It’s a sad day when it’s breaking news that a U.S. president has called a newly elected Prime Minister, of a strong U.S. ally, to congratulate him on his election victory. Well, today that has happened. I don’t accept that as the new norm. In the meantime, yesterday, 150 or more U.S. Congressional representatives sent a congratulatory letter to Israeli Prime Minister Benjamin Netanyahu on his victory. The U.S. Representatives also reiterated that Israel is our ally. Once again, it’s sad when that makes news, and that we have to reiterate to Israel that we are strong supporters. Here’s more on the letter that U.S. Representatives sent. CVP
Washington Free Beacon Over 150 members of the House of Representatives sent a letter to Prime Minister Benjamin Netanyahu on Wednesday congratulating him for his party’s success in Tuesday’s Israeli elections.
“Your victory was no doubt hard-fought and well-earned,” said the letter. “We wish you the best of luck in forming a new government.”
The letter was organized by Rep. Ron DeSantis (R., Fla.) and included signatures from Rep. Steve King (R., Iowa) and Rep. Ileana Ros-Lehtinen (R., Fla.), among others.
“Please know that we are committed to maintaining a strong relationship with Israel,” said the letter. “As you pointed out to us earlier this month, the United States and Israel face common enemies in the form of militant Islamic states such as Iran and Islamic jihadists groups such as Hezbollah and ISIS. We believe that a strong United States-Israel relationship is vital in combating these threats.”
DeSantis also issued a separate statement on Wednesday criticizing President Obama for delaying congratulating Netanyahu.
“The White House has so far failed to recognize the Prime Minister’s success, and this silence has been deafening,” said DeSantis. “It is my hope that the President will put personalities aside, congratulate Prime Minister Netanyahu, and work to repair the relationship between the White House and Israel.”
Obama has not yet called Netanyahu to congratulate him, reportedly because the White House is still waiting for Israel to form its new governing coalition. However, the White House did publicly criticize Netanyahu on Wednesday for allegedly trying to “marginalize Arab-Israeli citizens” in the elections.
The Israeli Prime Minister called on his supporters to go out and vote on Tuesday, in order to counterbalance a group of foreign-funded NGOs that were working to increase voter turnout in the traditionally anti-Likud Arab-Israeli communities.
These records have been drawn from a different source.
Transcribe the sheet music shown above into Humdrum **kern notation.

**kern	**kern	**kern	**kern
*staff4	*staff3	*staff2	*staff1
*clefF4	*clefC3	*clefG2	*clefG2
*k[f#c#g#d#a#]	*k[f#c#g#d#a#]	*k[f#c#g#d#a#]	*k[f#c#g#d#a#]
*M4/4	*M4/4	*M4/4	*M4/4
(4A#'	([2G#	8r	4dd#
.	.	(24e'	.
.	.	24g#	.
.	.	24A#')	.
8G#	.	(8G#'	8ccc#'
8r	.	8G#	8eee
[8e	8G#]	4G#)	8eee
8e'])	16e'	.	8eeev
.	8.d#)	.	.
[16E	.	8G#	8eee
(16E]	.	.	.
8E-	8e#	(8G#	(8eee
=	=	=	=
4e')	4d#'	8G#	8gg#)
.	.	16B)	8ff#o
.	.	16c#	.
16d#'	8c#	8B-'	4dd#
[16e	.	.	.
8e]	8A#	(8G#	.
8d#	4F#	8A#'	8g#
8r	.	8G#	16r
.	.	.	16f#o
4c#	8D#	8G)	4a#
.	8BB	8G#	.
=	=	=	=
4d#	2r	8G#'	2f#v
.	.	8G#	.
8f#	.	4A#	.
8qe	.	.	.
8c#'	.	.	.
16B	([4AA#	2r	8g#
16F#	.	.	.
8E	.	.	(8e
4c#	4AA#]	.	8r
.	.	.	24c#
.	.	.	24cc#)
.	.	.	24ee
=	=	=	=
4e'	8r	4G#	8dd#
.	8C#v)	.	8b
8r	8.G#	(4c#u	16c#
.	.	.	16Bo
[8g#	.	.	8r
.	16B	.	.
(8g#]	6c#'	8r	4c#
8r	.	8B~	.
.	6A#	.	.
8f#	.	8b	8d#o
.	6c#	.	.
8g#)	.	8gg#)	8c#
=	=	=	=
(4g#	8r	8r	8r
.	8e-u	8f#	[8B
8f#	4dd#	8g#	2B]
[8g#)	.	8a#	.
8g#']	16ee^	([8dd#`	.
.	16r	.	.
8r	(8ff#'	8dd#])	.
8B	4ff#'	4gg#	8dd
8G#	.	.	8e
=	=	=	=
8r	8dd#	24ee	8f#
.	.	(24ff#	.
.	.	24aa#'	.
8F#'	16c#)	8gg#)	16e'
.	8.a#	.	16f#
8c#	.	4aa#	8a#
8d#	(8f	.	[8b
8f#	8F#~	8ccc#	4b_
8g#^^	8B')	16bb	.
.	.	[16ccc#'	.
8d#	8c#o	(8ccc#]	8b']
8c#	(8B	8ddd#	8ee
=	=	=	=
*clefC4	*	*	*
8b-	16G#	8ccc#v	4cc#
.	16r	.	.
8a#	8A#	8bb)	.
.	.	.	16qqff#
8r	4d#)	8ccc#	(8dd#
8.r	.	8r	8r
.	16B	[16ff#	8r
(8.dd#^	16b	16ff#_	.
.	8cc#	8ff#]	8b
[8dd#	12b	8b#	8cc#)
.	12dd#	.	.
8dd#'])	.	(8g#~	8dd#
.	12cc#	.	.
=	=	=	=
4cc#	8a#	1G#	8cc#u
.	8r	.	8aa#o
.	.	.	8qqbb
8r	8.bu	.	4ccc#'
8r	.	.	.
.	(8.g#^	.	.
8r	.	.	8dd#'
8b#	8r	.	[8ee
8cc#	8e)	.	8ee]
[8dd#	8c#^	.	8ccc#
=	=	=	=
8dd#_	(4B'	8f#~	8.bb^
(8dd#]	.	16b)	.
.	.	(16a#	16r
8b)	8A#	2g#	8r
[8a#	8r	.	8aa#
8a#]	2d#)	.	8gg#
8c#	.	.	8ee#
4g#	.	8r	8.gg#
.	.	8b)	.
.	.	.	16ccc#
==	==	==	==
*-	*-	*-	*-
Several of these NGOs have received funding from the U.S. State Department. A bipartisan committee in the Senate has launched an investigation into whether any U.S. government money was used to try to influence the Israeli elections.
Josh Earnest, the White House’s spokesman, told reporters that Netanyahu’s comments were “divisive and I can tell you that these are views the administration intends to communicate directly to the Israelis.”
Netanyahu told NBC’s Andrea Mitchell on Thursday that he had received a congratulatory call from Secretary of State John Kerry, and expected that he might receive a call from Obama in the coming days.